Um seiner Wissensnot abzuhelfen, tendiert der Autor dazu, den Nachlass Bluncks wie ein Nachschlagewerk zu benutzen. Das "Außenpolitische Amt" Rosenbergs, immerhin ein Reichsleitungsamt der NSDAP, figuriert so als "Außenpolitische Stelle" (178 ) und die "Reichsschrifttumsstelle" im Propagandaministerium schlicht als "Schrifttumsstelle" (159) Der Schriftsteller Will Vesper avanciert zum "Head of the RSK's Landesleitung" (161), die es in Wirklichkeit gar nicht gab. Aus einem Brief Bluncks an Hanns Johst liest der Autor heraus, die Reichsschrifttumskammer sei Rosenbergs "Reichsstelle zur Förderung des deutschen Schrifttums" inzwischen untergeordnet (158). In dieser Auslegung einer vermutlich taktischen Äußerung Bluncks kulminiert eine maßlose Überschätzung Alfred Rosenbergs, der zwar Goebbels erhebliche Schwierigkeiten machte und ihn zu einer schärferen Gangart in der Kulturpolitik zwang, selbst aber machtpolitisch nichts gewinnen konnte.

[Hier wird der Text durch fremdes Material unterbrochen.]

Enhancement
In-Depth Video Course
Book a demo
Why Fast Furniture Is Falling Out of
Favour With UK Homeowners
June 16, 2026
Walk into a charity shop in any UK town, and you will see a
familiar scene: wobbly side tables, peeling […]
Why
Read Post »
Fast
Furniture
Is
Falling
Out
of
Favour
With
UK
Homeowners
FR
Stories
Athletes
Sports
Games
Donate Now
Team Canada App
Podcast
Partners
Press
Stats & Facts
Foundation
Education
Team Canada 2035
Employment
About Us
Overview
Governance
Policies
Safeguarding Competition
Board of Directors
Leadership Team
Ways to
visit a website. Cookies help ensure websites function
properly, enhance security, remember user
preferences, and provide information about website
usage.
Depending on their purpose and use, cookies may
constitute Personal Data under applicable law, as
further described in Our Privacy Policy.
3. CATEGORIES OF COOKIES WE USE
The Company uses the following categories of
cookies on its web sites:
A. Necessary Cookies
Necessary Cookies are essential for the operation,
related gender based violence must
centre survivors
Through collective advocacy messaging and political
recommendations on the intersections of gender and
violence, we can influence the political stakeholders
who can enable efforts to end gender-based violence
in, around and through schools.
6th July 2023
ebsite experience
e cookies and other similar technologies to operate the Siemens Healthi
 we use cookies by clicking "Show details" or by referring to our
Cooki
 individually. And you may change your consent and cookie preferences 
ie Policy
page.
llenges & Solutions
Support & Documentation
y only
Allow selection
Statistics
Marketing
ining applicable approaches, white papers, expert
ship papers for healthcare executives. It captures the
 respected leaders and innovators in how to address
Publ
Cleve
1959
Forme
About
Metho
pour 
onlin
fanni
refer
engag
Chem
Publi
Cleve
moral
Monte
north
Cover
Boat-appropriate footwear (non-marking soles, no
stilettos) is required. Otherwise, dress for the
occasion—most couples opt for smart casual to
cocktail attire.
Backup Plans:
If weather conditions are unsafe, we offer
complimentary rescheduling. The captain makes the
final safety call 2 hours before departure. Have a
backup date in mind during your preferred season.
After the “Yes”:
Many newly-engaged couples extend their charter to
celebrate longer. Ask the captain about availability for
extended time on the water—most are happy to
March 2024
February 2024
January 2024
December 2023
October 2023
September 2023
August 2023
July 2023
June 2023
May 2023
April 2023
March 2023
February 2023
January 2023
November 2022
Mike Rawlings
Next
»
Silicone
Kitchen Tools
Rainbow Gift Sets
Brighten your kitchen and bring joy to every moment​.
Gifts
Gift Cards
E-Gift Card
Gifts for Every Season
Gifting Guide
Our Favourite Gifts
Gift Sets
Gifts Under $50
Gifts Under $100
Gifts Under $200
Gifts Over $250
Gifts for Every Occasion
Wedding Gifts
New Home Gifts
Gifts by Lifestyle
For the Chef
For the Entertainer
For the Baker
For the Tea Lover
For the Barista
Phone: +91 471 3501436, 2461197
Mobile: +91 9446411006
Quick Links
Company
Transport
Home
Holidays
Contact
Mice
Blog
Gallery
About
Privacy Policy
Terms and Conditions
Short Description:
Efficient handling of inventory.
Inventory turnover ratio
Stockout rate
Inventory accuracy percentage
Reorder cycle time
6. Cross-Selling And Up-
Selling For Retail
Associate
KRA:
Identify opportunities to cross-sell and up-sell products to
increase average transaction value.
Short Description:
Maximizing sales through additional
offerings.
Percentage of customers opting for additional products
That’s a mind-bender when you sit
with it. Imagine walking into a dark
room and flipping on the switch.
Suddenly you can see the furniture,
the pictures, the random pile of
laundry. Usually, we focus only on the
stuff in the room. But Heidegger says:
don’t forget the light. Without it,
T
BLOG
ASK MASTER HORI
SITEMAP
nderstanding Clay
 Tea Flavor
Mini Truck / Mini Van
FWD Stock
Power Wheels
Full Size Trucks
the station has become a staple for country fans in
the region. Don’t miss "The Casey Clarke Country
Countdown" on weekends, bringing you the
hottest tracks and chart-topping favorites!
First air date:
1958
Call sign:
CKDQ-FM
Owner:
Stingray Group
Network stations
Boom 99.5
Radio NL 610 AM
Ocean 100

Fazit: Ein zwar anregendes, intelligentes, mit der amerikanischen Leichtigkeit des Seins geschriebenes Buch; höheren zeitgeschichtlichen Ansprüchen genügt es nicht.


Anmerkungen:

[1] Jan-Pieter Barbian: Literaturpolitik im Dritten Reich. Frankfurt am Main 1993 (Taschenbuchausgabe München 1995)

[2] Volker Dahm: Das jüdische Buch im Dritten Reich. München 1993 (2. überarb. Aufl.)